For a long time, the pursuit for diversity in the workplace has been a game of numbers; ticked-boxes turned into platitudes to fly high on display. But its true benefits have far outgrown this. When we see a piece of tech that doesn’t recognise a woman’s voice; media that serves the priorities of a select few; or a campaign that “missed the mark”, we are seeing the weeds that grow from non-diverse workplaces. Companies need different perspectives to understand the people they serve, and when they fall short, we all lose out.
The benefits of diversity isn’t news, yet it’s still slow in the making for many. The first steps usually taken is in attraction and hire. Pink Squid employ on a talent basis – whoever is right for the role gets the role. Being guided in this way has led to an agency made up of forty individuals from over fifteen different nationalities. A perfect coincidence of meritocracy, or a natural result of who we are?
Pink Squid came from diverse beginnings; founded by a woman, Chinese, and Bangladeshi. Perhaps this was its early genes being born that would shape the family of misfits we are today. I’d like to think the future for diversity doesn’t rest on the race, gender or background of business owners; but when you hear the lengths some recruiters go through of blind hiring – a physical action to stop their bias – one could wonder.
But being here, working amongst the mix of personalities, hearing the different accents and the contrasting opinions they voice; our differences blend together like they don’t exist, just a natural part of the company that couldn’t have been any other way. As a creative agency, collaboration is everything ideas are built on, but what’s collaboration without the friction of different minds challenging and learning from one another?

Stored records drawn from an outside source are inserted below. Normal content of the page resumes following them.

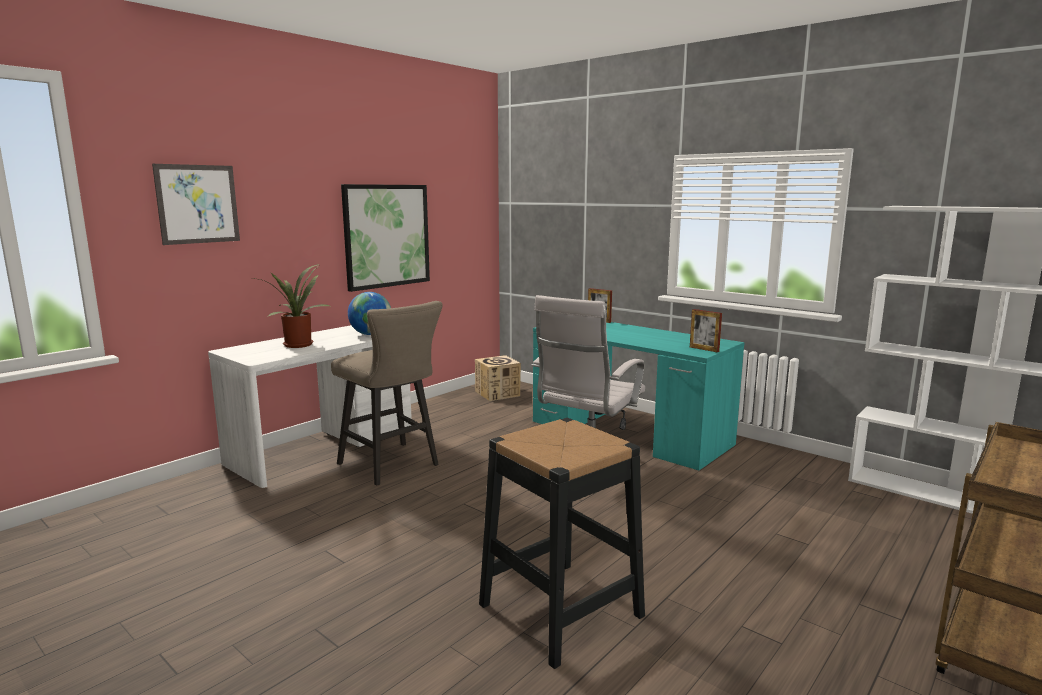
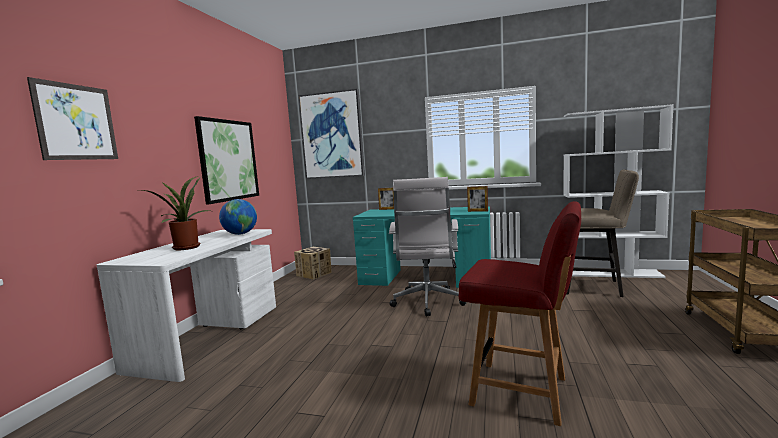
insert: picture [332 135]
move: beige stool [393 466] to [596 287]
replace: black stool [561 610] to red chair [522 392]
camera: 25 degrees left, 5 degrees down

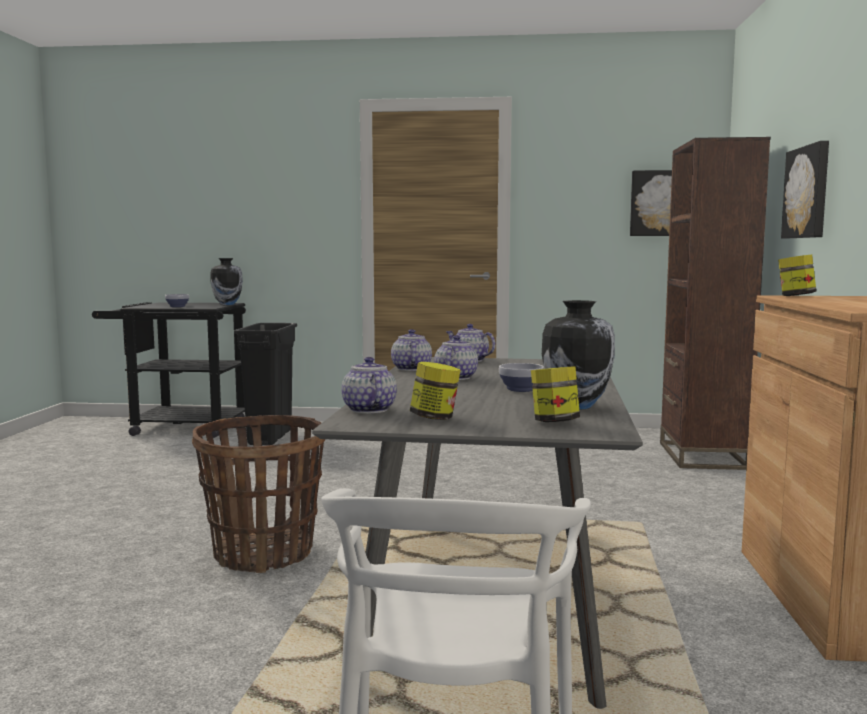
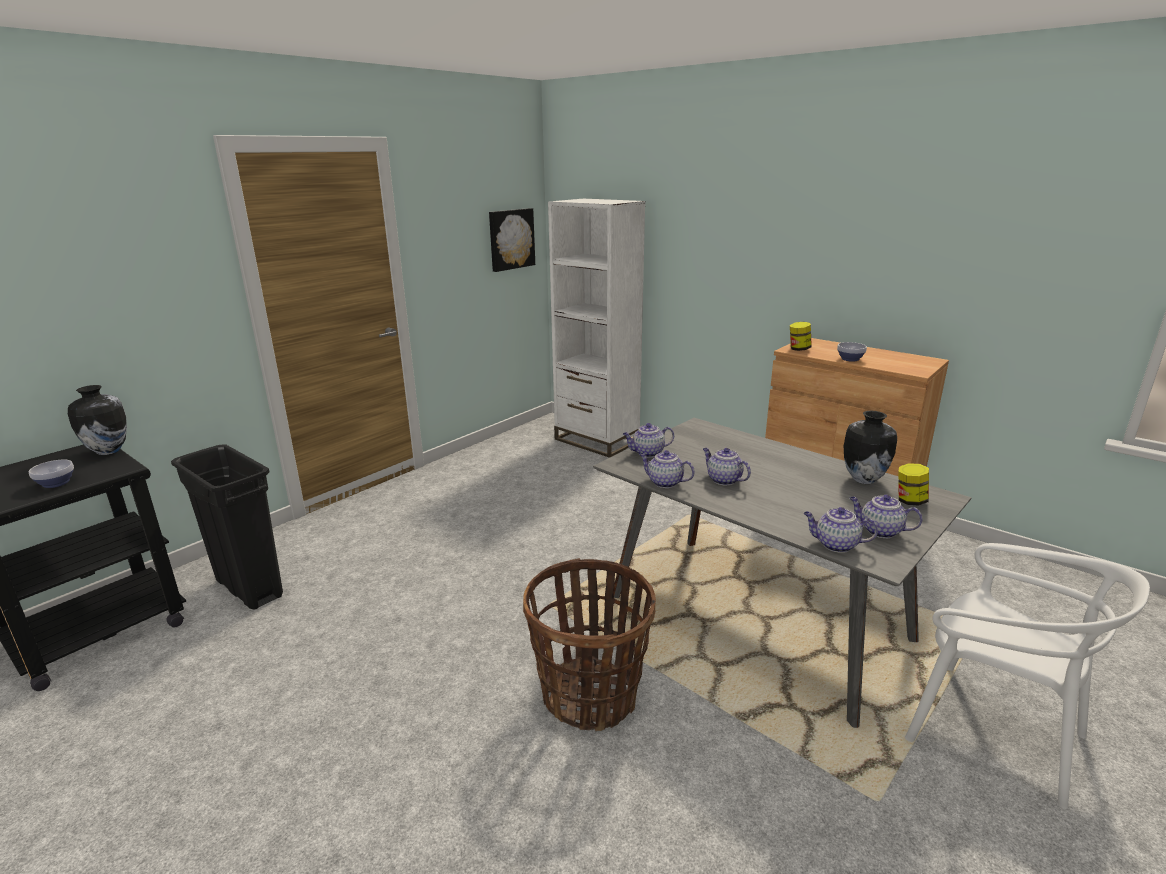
delete: picture [808 192]
move: bowl [520 389] to [849 359]
replace: jar [435 418] to teapot [879 531]
recolor: brown bookcase [702 455] to white bookcase [596 440]
camera: 55 degrees left, 15 degrees up

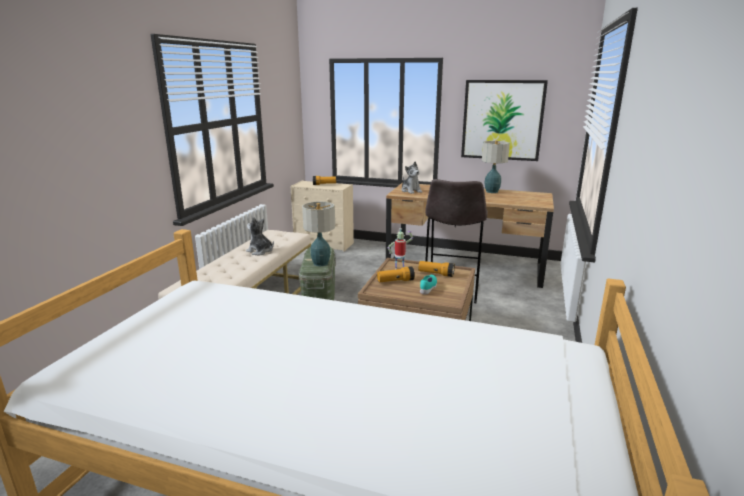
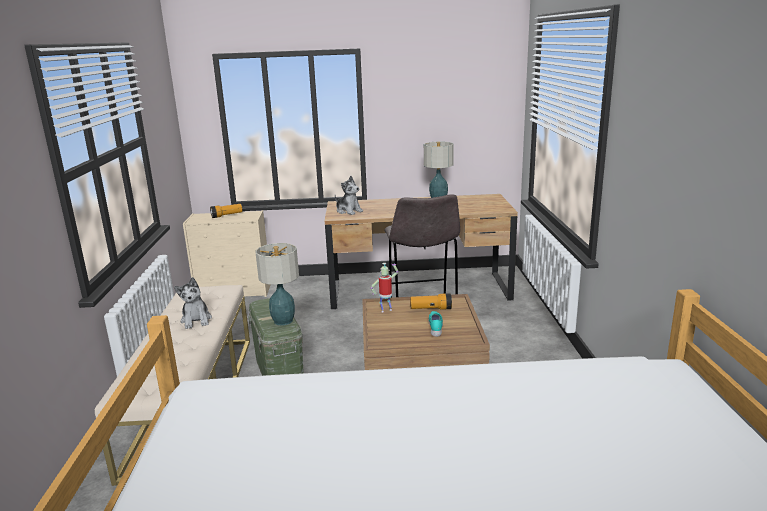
delete: flashlight [395 281]; picture [502 120]
rotate: plush toy [260 251] = [196 320] 120 degrees counterclockwise
camera: 20 degrees left, 0 degrees up

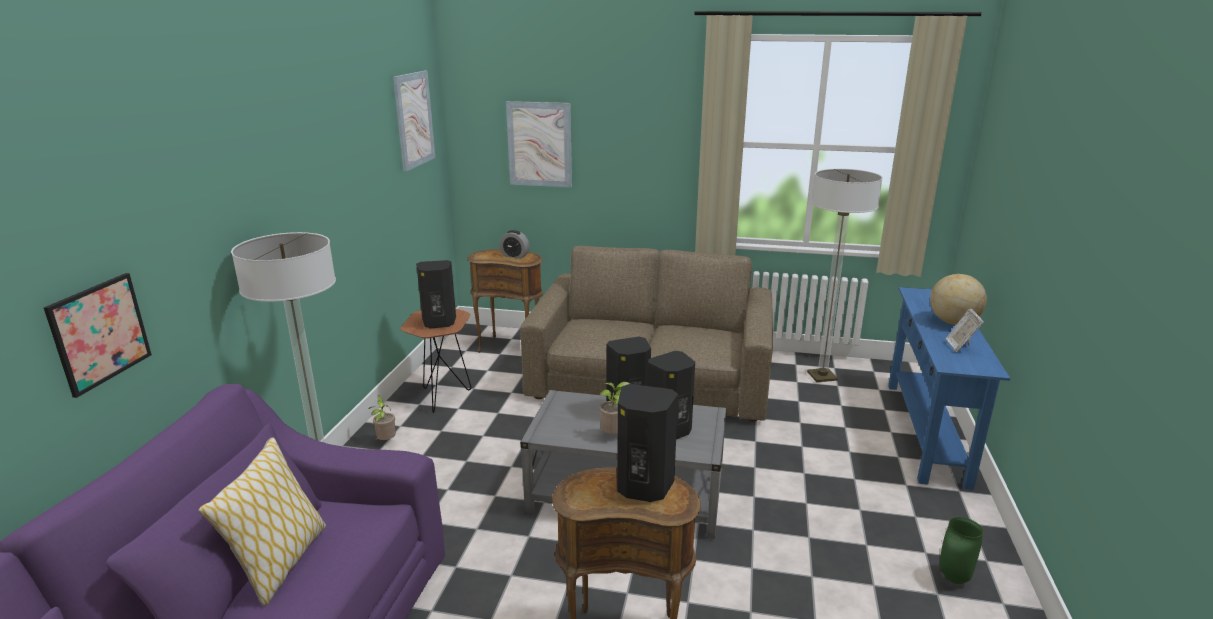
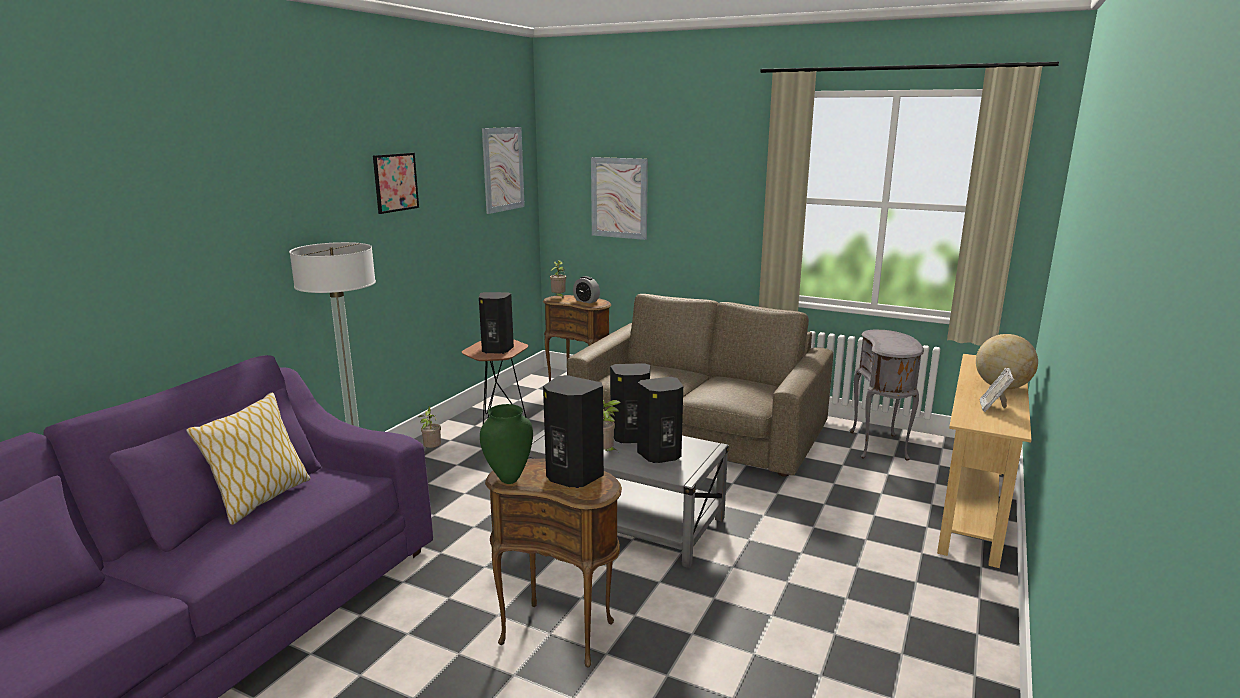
insert: potted plant [558 297]
move: picture [100 333] to [395 182]; green vase [954 578] to [509 479]
replace: floor lamp [822 376] to grey side table [880 446]
recolor: blue console table [926 431] to beige console table [973 509]
camera: 15 degrees right, 5 degrees down

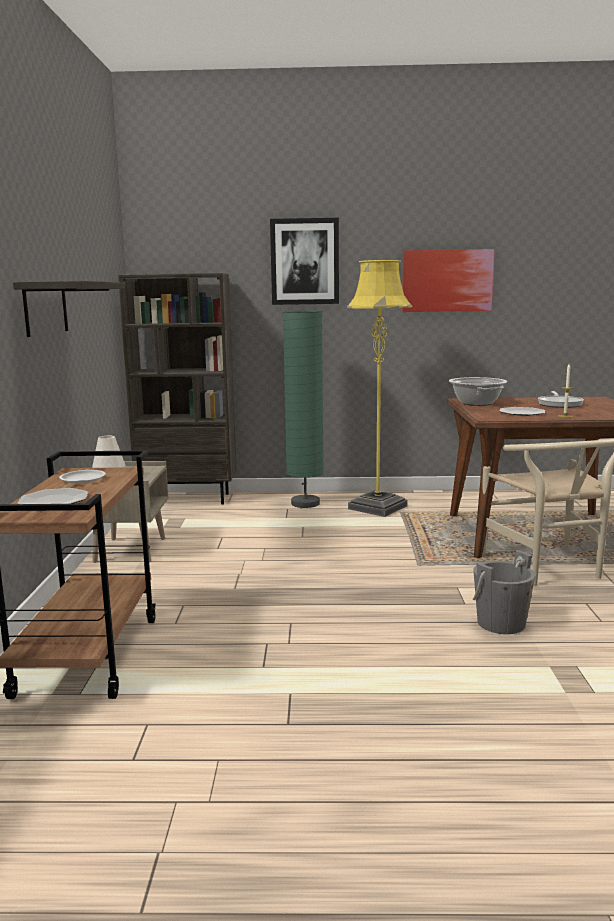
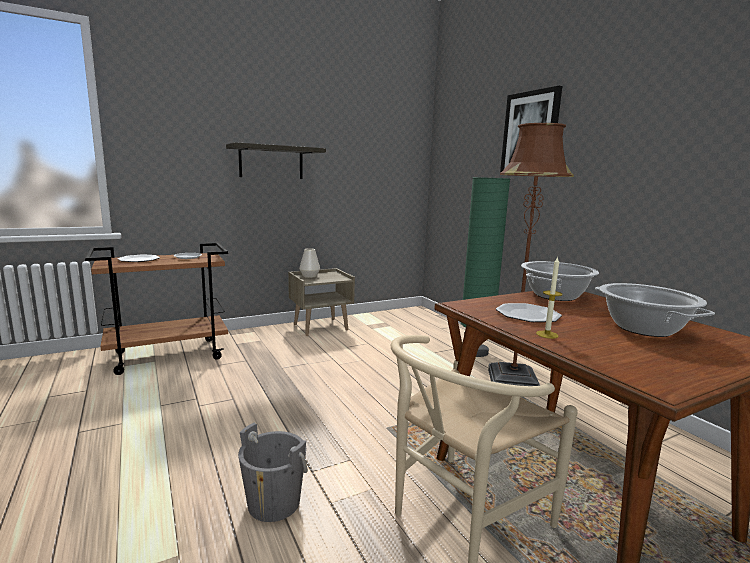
delete: brown bookcase [188 499]; picture [447 280]
replace: frying pan [559 404] to cooking pot [644 328]
recolor: yellow floor lamp [377 507] to brown floor lamp [512 380]
camera: 60 degrees right, 0 degrees up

Pink Squid are diverse by nature – an array of forty different cells bound together to make the Pink Squid DNA. If there was a scientific formula like it, our job would be made easy. The reality is, the same meritocratic process we take when hiring people doesn’t always work for diversity. Particularly when the struggle for diversity starts long before the workplace. The complexities can be stubborn, deep-rooted, and require harder work to undo the inequality that’s entrenched within us. It can start from societal norms, that mould our habits, and builds or suppresses our expectations of ourselves, which then leads people down particular pathways in life, in school, and in our careers – closing other doors on the way. What we get as a result is workplace disparity such as lack of women in STEM, men in social care, or BAME in finance.
Diversity and Inclusion is rightly a goal for many of our clients. And if sometimes it calls for more effort to reach, then more effort it must get. We connect people to careers that ultimately shapes the industries that serve us – all of us. It’s why we don’t just bask in the cultural genes we’ve been blessed with, instead we use our different backgrounds to help more companies achieve the same benefits we enjoy from being a diverse team.